--- Text shown ---

Anyway, Erik The Conqueror is mostly more concerned with action, and especially considering the tiny budget he had to work with, Bava provides some fairly good battle scenes utilising well chosen angles and edits to give the impression that there are far more people than there actually are [though I think I noticed the same extras dying several times]. They easily compare with the equivalent scenes in its bigger budgeted predecessor, and Erik’s climb up a castle wall by using arrow-hilts as hand-holds may be even cooler than Kirk Douglas’s Einar doing the same thing with thrown axes. Even the one-on-one naval battle looked far better than I expected – yes, you only get a couple of shots of the actual ships but they certainly look they have people in them even if they don’t, while the editing is extremely clever the way it gets around the restrictions. Also well put together is a ravine pursuit and rescue – you won’t believe how it was achieved [you find out in the special features], as it looks so damn good. One villain gets a great Rashomon-style death in a film which isn’t gratuitiously bloody but perhaps slightly more so than most similar films of the time -though I must say I’m surprised at the ’15’ certificate it’s now got from the BBFC. I would have thought a ’12’ would have been fine for a film that’s certainly pacey and colourful enough to be enjoyed by younger teenagers with their fathers.
Bava, as usual acting as his own cinematographer, gives us lots of lovely shots that belong in a museum, like two women bathed in red during a sunset, and glorious compositions of blue, green and red light are prevalent through. While some of his fakery is hard to spot even for modern eyes, sometimes he just revels in it, such as a beautifully composed love scene on what is obviously a revolving platform. Mitchell, who later played a similar though darker role in another Viking film for Bava Knives Of The Avenger, broods nicely though I could have done with him turning it up a notch. Mitchell does have a strong screen presence though. In some ways George Ardisson does a better job with a harder role, and the Kessler sisters aren’t bad considering they’d never acted before. Sadly Franco Giacobini, who’d been so annoying in Bava’s previous film Hercules In The Haunted World, returns as a similar comic relief’ character here, but thankfully his screen time is limited this time round. Composer Roberto Nicolosi composed quite an exciting, large-scale score for this film, though I was distracted when a love scene had what sounded like his love theme for Black Sunday played over it. In fact it’s a different piece and is later heard in a different form, but remains exceedingly similar in that first incarnation. I didn’t expect Bava’s cheap and cheerful costume actioner to be a major work from him, and therefore wasn’t disappointed in that respect, but it did turn out to be a much lusher, more expansive-looking film than the decidedly minimalist Knives Of The Avenger, the director really working wonders with what he had. Of course in Hi-Definition, our modern eyes can’t help but spot some of the joins more than matinee audiences would have done in 1963, but Erik The Conqueror is still exciting, great looking and eventually even quite moving.

---

In the review of Erik The Conqueror above, which certificate does the BBFC now give the film?

--- The data ---

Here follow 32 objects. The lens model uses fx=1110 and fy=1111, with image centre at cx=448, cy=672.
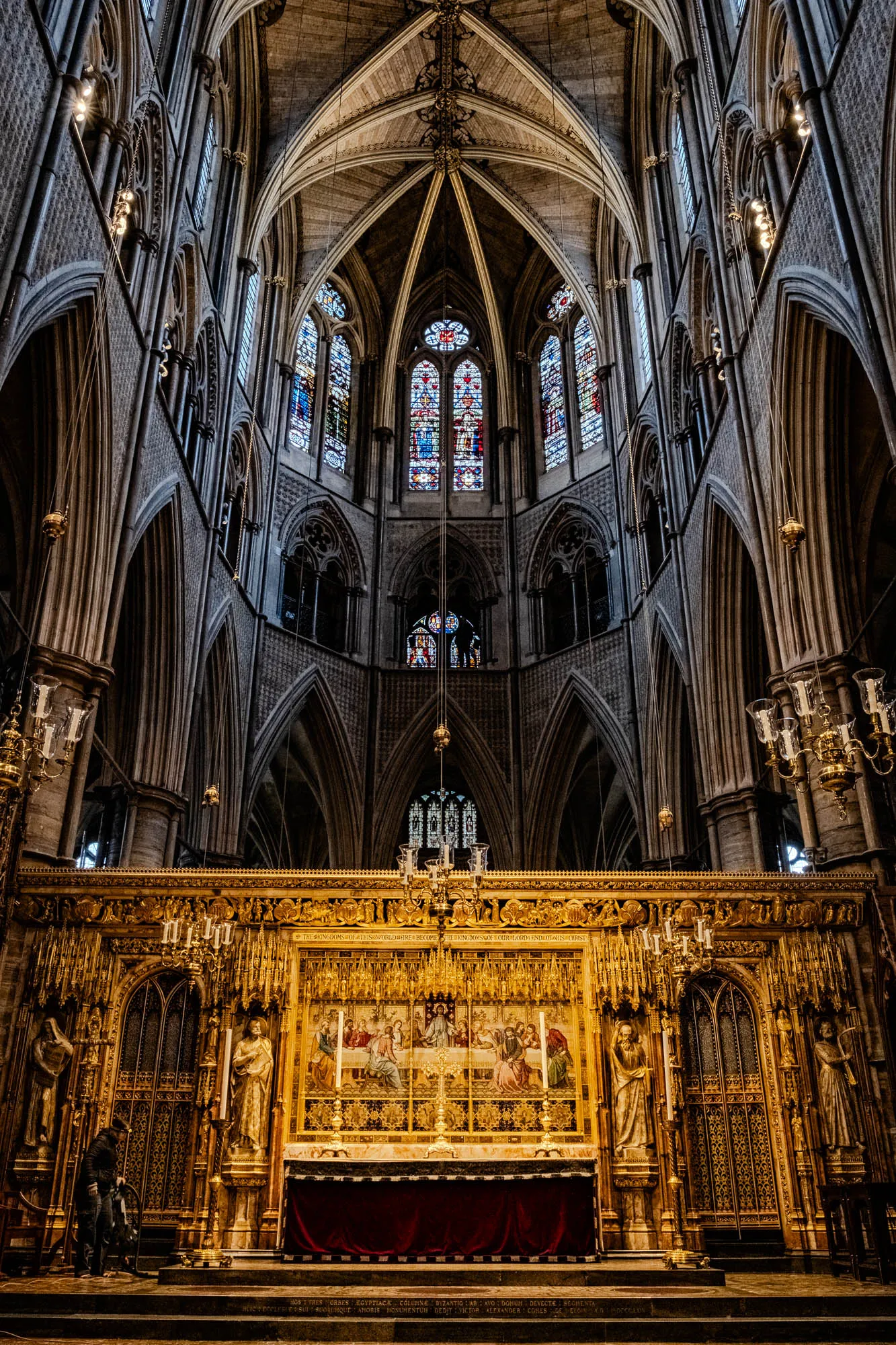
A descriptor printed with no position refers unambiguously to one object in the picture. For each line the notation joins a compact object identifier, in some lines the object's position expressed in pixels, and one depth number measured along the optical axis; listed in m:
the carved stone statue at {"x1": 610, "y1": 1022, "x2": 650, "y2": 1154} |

---

→ Exercise solution
A '15' certificate.